**WHAT THIS TASK INVOLVES**: Search the entries for the word "labels". Copy every line where it turns up.

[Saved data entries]
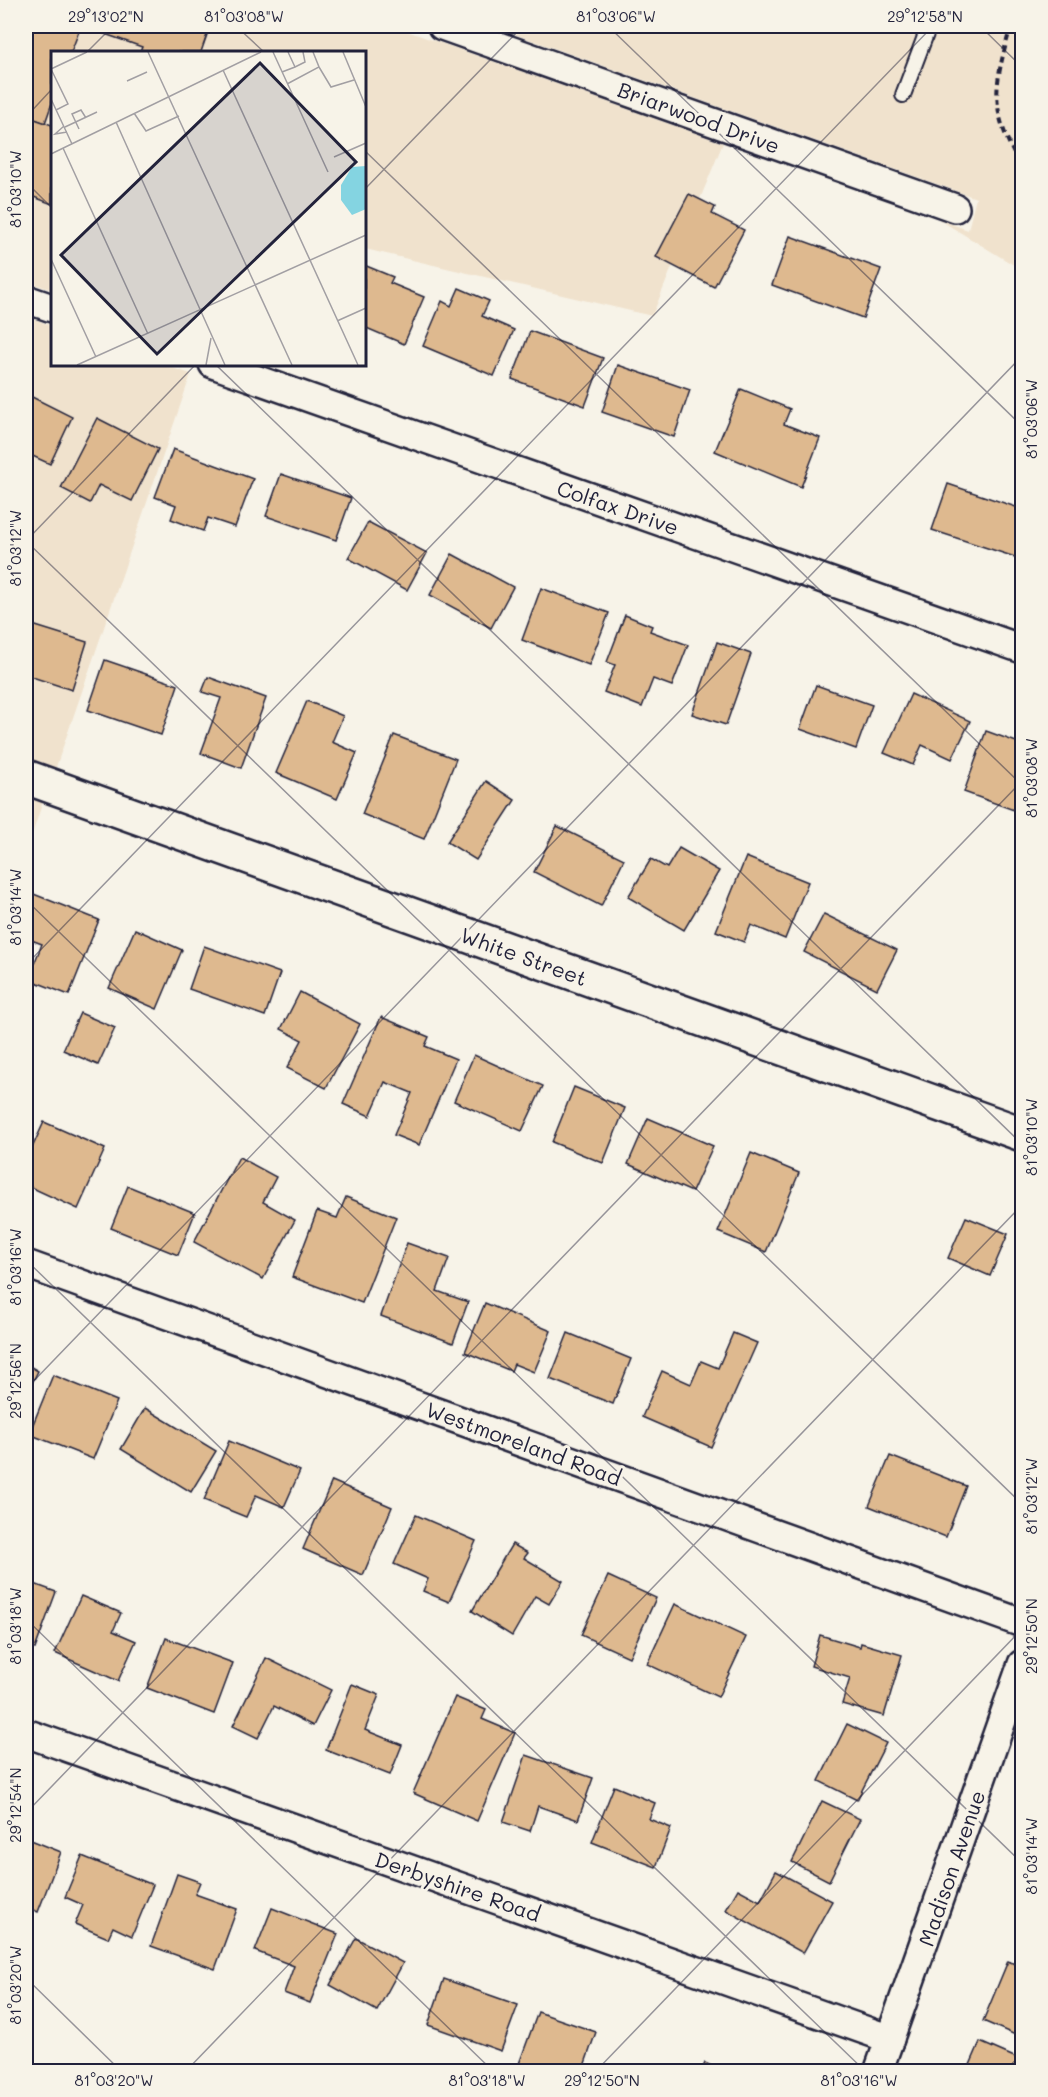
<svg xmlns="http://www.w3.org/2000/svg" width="1048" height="2097" font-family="Mali,sans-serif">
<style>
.built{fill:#f0e2cd}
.building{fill:#deb98f;stroke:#22223b;stroke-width:1.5}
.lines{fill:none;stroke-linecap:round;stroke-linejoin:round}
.service-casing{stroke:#22223b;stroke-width:18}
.minor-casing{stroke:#22223b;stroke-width:32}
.tertiary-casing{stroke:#22223b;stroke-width:38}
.path{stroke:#22223b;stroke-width:4;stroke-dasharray:6 4.5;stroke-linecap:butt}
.service{stroke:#f7f3e8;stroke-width:14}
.minor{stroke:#f7f3e8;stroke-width:27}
.tertiary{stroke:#f7f3e8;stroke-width:33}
.ticks{fill:none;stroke:#22223b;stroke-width:1.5;stroke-opacity:0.45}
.labels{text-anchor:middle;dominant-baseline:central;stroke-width:6;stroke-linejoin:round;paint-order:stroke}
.street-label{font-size:21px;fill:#22223b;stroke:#f7f3e8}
.inset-road{fill:none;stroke:#a29fa3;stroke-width:1.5}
.view{fill:#22223b;fill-opacity:0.15;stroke:#22223b;stroke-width:3}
.inset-edge{fill:none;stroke:#22223b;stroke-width:3}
.neatline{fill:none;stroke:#22223b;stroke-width:2}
.ticks-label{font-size:15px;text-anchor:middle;fill:#22223b}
</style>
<rect width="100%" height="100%" fill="#f7f3e8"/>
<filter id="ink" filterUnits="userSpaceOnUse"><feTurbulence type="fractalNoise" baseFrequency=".0167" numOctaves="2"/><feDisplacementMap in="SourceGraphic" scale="12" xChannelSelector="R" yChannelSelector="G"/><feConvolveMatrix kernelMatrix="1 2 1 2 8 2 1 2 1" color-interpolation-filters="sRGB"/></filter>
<g filter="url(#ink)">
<g class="built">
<path d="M26 26H393L723 143 652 316 365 249 364 52H52V290L26 281Z"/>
<path d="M492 26H1022V270L938 219 968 230 976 198Z"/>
<path d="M26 316 52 326V364L163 365 191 374 55 770 26 760Z"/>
<path d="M26 795 43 801 26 853Z"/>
</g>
<g class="building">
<path d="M26 26H81L71 52H52V103L45 123 26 116Z"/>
<path d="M82 26H210L201 52H140L142 47Z"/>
<path d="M26 116 52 125V204L26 194Z"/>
<path d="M689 194 715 207 712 214 744 230 714 287 656 257Z"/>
<path d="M790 236 881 269 863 318 772 285Z"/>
<path d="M364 265 393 277 390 283 424 297 404 344 364 327Z"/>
<path d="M459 288 489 301 482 316 514 330 494 376 423 346 442 301 451 306Z"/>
<path d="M530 331 603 358 585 406 512 379Z"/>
<path d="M618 365 690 390 674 437 602 412Z"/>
<path d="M741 389 790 409 784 424 820 438 801 487 715 451Z"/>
<path d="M26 394 72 417 50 464 26 453Z"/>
<path d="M97 418 158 449 132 501 99 485 90 503 61 488Z"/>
<path d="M173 449 253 479 235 527 208 518 203 531 171 519 176 505 155 497Z"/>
<path d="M281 474 351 498 336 540 266 516Z"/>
<path d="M948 484 1022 509V536L1015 557 932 530Z"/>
<path d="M368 522 427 553 407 590 348 558Z"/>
<path d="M452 554 513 587 491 628 430 595Z"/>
<path d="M541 588 609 613 589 665 522 640Z"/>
<path d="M625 615 652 626 650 631 688 645 672 686 653 679 642 707 604 692 615 665 607 662Z"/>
<path d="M26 623 87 642 72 690 26 675Z"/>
<path d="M717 642 751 654 726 725 692 714Z"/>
<path d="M105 660 178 685 161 735 88 710Z"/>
<path d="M208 677 266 698 241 768 201 753 221 698 202 692Z"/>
<path d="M816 685 872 705 856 749 800 729Z"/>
<path d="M911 694 970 721 952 759 922 745 913 765 884 753Z"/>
<path d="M307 701 343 716 332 742 357 753 337 799 276 773Z"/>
<path d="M986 731 1022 744V813L964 792Z"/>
<path d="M394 735 456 759 424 839 362 814Z"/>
<path d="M486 781 515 800 476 860 447 842Z"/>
<path d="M557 826 624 859 601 906 534 872Z"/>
<path d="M679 848 719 871 684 930 628 897 651 859 667 868Z"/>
<path d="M746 857 808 882 785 939 751 925 744 942 716 931Z"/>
<path d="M26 891 99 920 69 995 28 979 42 944 26 938Z"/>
<path d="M824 914 897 950 877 989 804 952Z"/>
<path d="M135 929 182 950 157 1009 109 988Z"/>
<path d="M204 946 280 973 265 1016 189 989Z"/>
<path d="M300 992 360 1024 326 1088 287 1068 302 1040 281 1029Z"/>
<path d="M80 1013 115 1028 98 1065 63 1050Z"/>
<path d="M381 1017 429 1037 425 1046 456 1059 419 1145 394 1135 412 1093 385 1082 370 1116 343 1104Z"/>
<path d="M474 1055 543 1086 522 1131 454 1101Z"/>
<path d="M26 1069 32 1072 26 1084Z"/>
<path d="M574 1087 625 1108 603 1163 552 1142Z"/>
<path d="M648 1118 713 1146 692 1192 628 1164Z"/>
<path d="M44 1122 105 1149 78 1209 26 1185V1161Z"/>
<path d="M751 1153 799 1173 766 1252 718 1232Z"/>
<path d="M239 1157 276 1177 263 1202 295 1220 263 1279 194 1242Z"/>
<path d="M128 1186 195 1213 178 1255 111 1228Z"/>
<path d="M346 1197 396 1217 362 1303 292 1277 317 1211 337 1218Z"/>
<path d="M966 1217 1008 1234 990 1276 948 1258Z"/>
<path d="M407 1243 449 1258 437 1291 468 1302 453 1343 381 1316Z"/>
<path d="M485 1303 551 1331 534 1372 514 1364 511 1371 465 1352Z"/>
<path d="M568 1333 631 1359 613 1404 550 1379Z"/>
<path d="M733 1333 757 1343 711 1447 642 1417 662 1371 691 1384 701 1361 718 1368Z"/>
<path d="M26 1364 38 1371 26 1395Z"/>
<path d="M53 1375 117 1401 93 1459 29 1434Z"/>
<path d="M145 1408 216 1451 191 1492 121 1449Z"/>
<path d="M229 1441 300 1471 284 1507 256 1495 246 1517 204 1500Z"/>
<path d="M890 1456 966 1486 946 1537 869 1506Z"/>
<path d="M332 1481 392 1507 363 1575 303 1549Z"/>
<path d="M416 1515 476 1541 449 1602 423 1591 428 1579 394 1564Z"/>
<path d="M512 1544 528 1553 524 1558 563 1581 549 1604 535 1596 512 1636 472 1611Z"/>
<path d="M608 1576 656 1598 629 1657 581 1635Z"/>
<path d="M26 1581 56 1592 35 1649 26 1646Z"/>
<path d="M81 1596 121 1613 113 1631 136 1641 118 1681 55 1653Z"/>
<path d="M675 1604 746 1637 718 1697 647 1664Z"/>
<path d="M820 1635 860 1647 861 1643 902 1655 884 1716 842 1704 850 1678 811 1666Z"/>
<path d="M166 1638 233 1663 214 1714 147 1688Z"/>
<path d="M266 1658 331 1690 313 1726 274 1706 258 1738 233 1726Z"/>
<path d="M352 1684 379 1695 365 1730 402 1745 390 1775 326 1750Z"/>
<path d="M455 1697 486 1710 482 1719 515 1733 477 1821 413 1793Z"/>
<path d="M847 1724 886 1743 857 1800 819 1781Z"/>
<path d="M526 1755 593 1778 578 1820 538 1806 530 1831 503 1822Z"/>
<path d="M614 1786 655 1803 649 1819 671 1828 656 1867 592 1842Z"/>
<path d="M822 1801 860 1819 829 1881 792 1862Z"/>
<path d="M26 1838 61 1852 38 1912 26 1907Z"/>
<path d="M82 1856 153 1885 132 1936 113 1927 108 1938 75 1924 83 1905 65 1897Z"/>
<path d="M776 1871 832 1901 803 1953 726 1910 738 1889 760 1901Z"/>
<path d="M177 1874 200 1882 195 1894 237 1909 215 1969 151 1946Z"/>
<path d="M272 1908 338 1934 310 2003 284 1993 294 1966 255 1951Z"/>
<path d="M1022 1932V1952L1016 1949Z"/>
<path d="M356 1938 403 1963 377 2011 330 1985Z"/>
<path d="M1008 1961 1022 1967V2030L1020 2037 983 2021Z"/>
<path d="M444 1979 518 2005 501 2051 428 2025Z"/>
<path d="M538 2012 596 2032 582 2072H516Z"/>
<path d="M980 2042 1021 2060 1016 2072H967Z"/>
<path d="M26 2062 50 2072H26Z"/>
<path d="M705 2063 724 2072H701Z"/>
</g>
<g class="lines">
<g class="service-casing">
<path id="service" d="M903 95 929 26"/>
</g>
<g class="minor-casing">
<g id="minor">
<path d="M442 26 955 208"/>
<path d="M26 299 52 308"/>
<path d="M213 364 1022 649"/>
<path d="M26 1264 1022 1623"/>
<path d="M26 1733 890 2039"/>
<path d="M878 2072 1022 1664"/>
</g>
</g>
<g class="tertiary-casing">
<path id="tertiary" d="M26 777 1022 1134"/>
</g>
<path class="path" d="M1011 26C993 89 989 109 1022 169"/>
<use href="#service" class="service"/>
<use href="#minor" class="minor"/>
<use href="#tertiary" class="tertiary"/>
</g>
</g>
<path class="ticks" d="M236 26 264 52M608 26 1022 426M980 26 1022 67M87 52 113 26M26 117 52 89M364 150 1022 785M26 182 52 208M364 190 523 26M215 364 1022 1144M26 541 1022 1504M26 541 196 364M26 900 1022 1863M26 965 933 26M26 1260 866 2072M26 1389 1022 356M26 1619 494 2072M26 1813 1022 781M26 1978 122 2072M185 2072 1022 1205M595 2072 1022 1629M1004 2072 1022 2053"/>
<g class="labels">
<g class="street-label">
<text transform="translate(699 117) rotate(20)">Briarwood Drive</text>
<text transform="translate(618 507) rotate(19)">Colfax Drive</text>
<text transform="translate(524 956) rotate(20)">White Street</text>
<text transform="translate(524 1443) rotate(20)">Westmoreland Road</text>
<text transform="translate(951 1868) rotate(-71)">Madison Avenue</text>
<text transform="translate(458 1886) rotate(19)">Derbyshire Road</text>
</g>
</g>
<g transform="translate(51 51)">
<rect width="315" height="315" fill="#f7f3e8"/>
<path d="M315 115V158L301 164 290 149V134L301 116Z" fill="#84d4e1"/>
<path class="inset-road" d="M97 1 241 314M222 1 277 121M292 1 315 56M244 16 254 11 252 1M268 16 280 36 303 29M0 18 17 53 5 59M0 18 36 1M172 19 307 314M231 21 244 16 237 1M76 30 96 21M236 33 268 16 262 1M0 48 21 93M83 62 95 80 128 65M65 71 174 314M13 75 4 83 16 81M14 76 46 61M28 78 21 63 30 59 35 67M12 97 97 283M0 103 210 1M283 106 315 92M0 208 45 306M286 270 315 257M26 314 315 184M155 314 160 287"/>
<path class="view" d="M209 12 305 111 106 303 10 204Z"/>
<rect width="315" height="315" class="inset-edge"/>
</g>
<rect width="1048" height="2097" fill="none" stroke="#f7f3e8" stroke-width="66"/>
<rect x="33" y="33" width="982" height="2031" class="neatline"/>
<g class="ticks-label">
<text x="106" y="22">29°13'02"N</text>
<text x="244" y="22">81°03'08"W</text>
<text x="616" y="22">81°03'06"W</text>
<text x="925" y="22">29°12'58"N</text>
<text transform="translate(16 189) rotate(-90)" y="5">81°03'10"W</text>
<text transform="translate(1032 419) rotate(-90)" y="5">81°03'06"W</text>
<text transform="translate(16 548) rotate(-90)" y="5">81°03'12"W</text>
<text transform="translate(1032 778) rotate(-90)" y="5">81°03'08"W</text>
<text transform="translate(16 907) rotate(-90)" y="5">81°03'14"W</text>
<text transform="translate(1032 1137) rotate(-90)" y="5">81°03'10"W</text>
<text transform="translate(16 1267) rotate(-90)" y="5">81°03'16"W</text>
<text transform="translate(16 1381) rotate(-90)" y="5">29°12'56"N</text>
<text transform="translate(1032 1496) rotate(-90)" y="5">81°03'12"W</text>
<text transform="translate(16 1626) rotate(-90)" y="5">81°03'18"W</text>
<text transform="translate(1032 1636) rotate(-90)" y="5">29°12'50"N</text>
<text transform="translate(16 1805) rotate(-90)" y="5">29°12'54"N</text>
<text transform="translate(1032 1856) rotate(-90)" y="5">81°03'14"W</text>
<text transform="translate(16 1985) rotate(-90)" y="5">81°03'20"W</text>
<text x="114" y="2086">81°03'20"W</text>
<text x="487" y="2086">81°03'18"W</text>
<text x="602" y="2086">29°12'50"N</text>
<text x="859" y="2086">81°03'16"W</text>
</g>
</svg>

**WORKED SOLUTION**:
.labels{text-anchor:middle;dominant-baseline:central;stroke-width:6;stroke-linejoin:round;paint-order:stroke}
<g class="labels">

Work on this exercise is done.